==== Listed records ====

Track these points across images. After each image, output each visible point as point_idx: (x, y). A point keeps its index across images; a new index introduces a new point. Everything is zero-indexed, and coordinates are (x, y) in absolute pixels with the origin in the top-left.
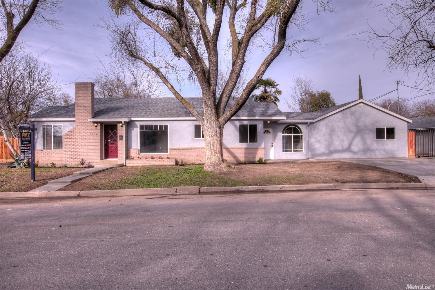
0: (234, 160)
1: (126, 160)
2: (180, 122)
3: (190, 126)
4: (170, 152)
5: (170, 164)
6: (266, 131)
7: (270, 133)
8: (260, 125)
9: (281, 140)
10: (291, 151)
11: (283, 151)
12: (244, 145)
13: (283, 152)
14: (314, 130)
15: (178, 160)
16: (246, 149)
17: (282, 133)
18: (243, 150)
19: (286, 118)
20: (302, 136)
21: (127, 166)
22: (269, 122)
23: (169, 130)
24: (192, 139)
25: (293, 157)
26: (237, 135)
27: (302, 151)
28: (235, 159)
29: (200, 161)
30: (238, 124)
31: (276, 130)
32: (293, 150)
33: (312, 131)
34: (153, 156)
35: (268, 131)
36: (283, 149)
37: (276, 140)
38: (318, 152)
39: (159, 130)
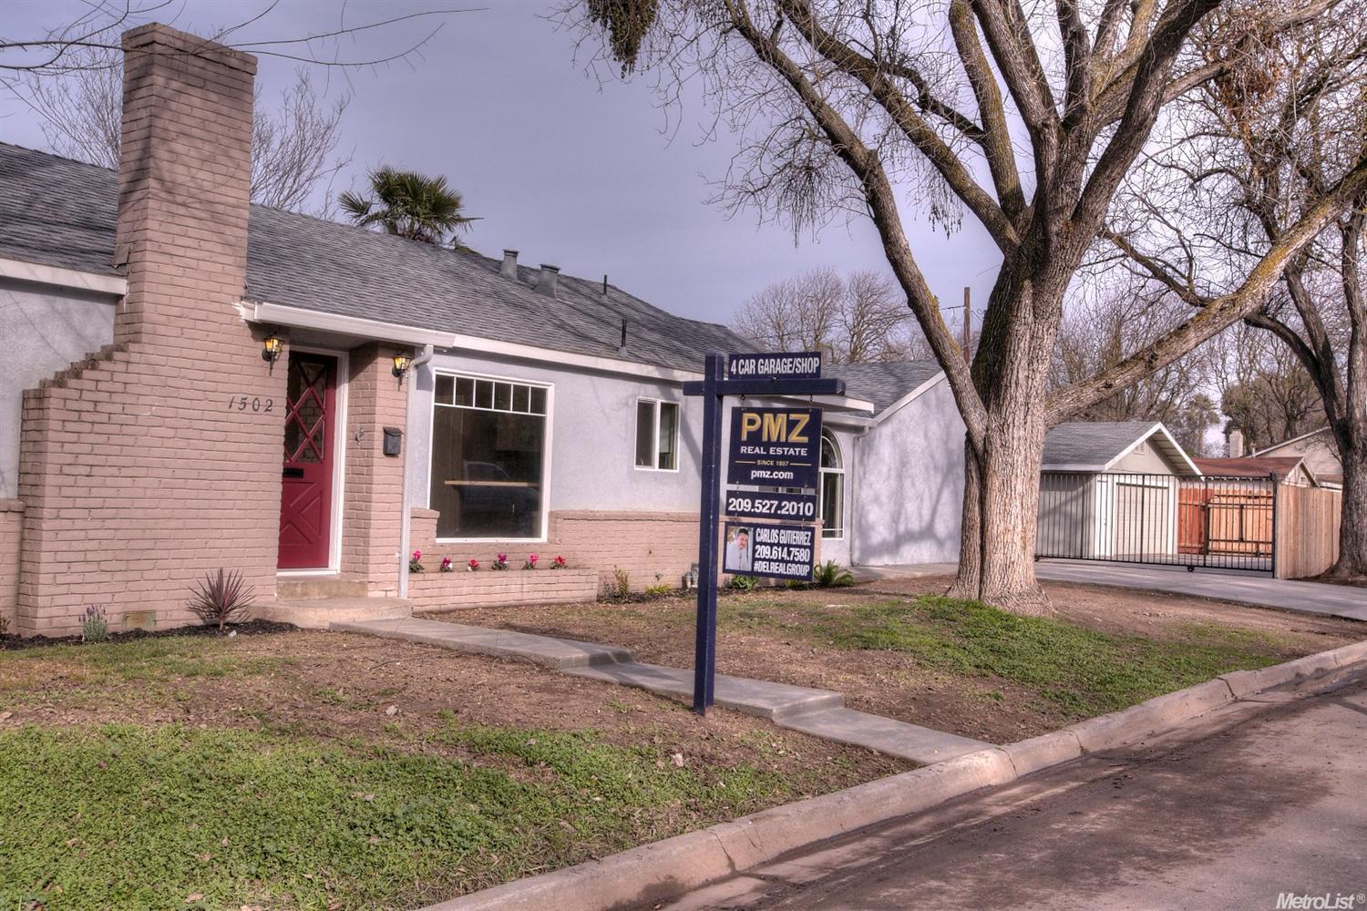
2: (596, 379)
3: (627, 404)
4: (552, 529)
5: (540, 595)
14: (868, 455)
19: (872, 405)
20: (842, 475)
23: (550, 415)
24: (629, 473)
27: (841, 534)
29: (653, 579)
33: (865, 461)
39: (511, 412)
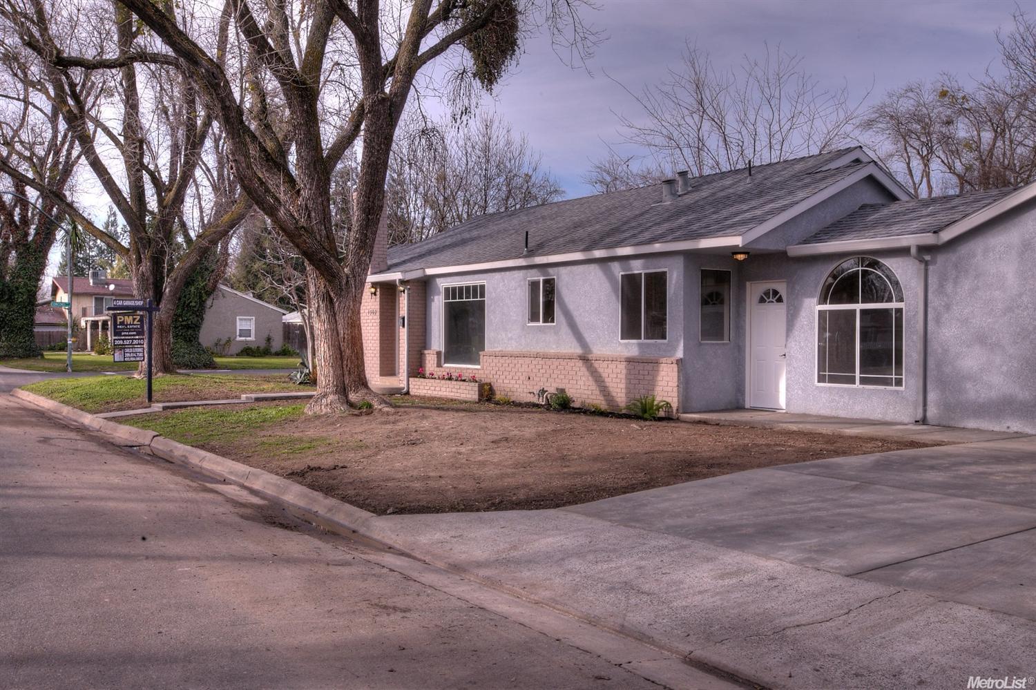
0: (602, 398)
1: (411, 379)
3: (520, 285)
4: (483, 361)
6: (767, 293)
7: (780, 300)
8: (675, 275)
9: (812, 328)
10: (851, 380)
11: (821, 379)
12: (631, 348)
13: (822, 384)
14: (956, 282)
15: (495, 388)
16: (629, 361)
17: (815, 300)
18: (622, 367)
20: (899, 311)
21: (411, 393)
22: (741, 257)
23: (487, 300)
24: (524, 327)
25: (858, 408)
26: (613, 311)
27: (899, 382)
28: (604, 396)
30: (618, 271)
31: (798, 287)
32: (858, 375)
33: (949, 288)
34: (452, 371)
35: (775, 293)
36: (821, 367)
37: (796, 333)
38: (973, 392)
39: (471, 299)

====

**Work required**:
What you return should be exactly the lines above, starting at the one with "7: (270, 133)" and ending at the one with "38: (318, 152)", and nothing else.

**Task response**:
7: (270, 133)
8: (260, 125)
9: (281, 140)
10: (291, 151)
11: (283, 151)
12: (244, 145)
13: (283, 152)
14: (314, 130)
15: (178, 160)
16: (246, 149)
17: (282, 133)
18: (243, 150)
19: (286, 118)
20: (302, 136)
21: (127, 166)
22: (269, 122)
23: (169, 130)
24: (192, 139)
25: (293, 157)
26: (237, 135)
27: (302, 151)
28: (235, 159)
29: (200, 161)
30: (238, 124)
31: (276, 130)
32: (293, 150)
33: (312, 131)
34: (153, 156)
35: (268, 131)
36: (283, 149)
37: (276, 140)
38: (318, 152)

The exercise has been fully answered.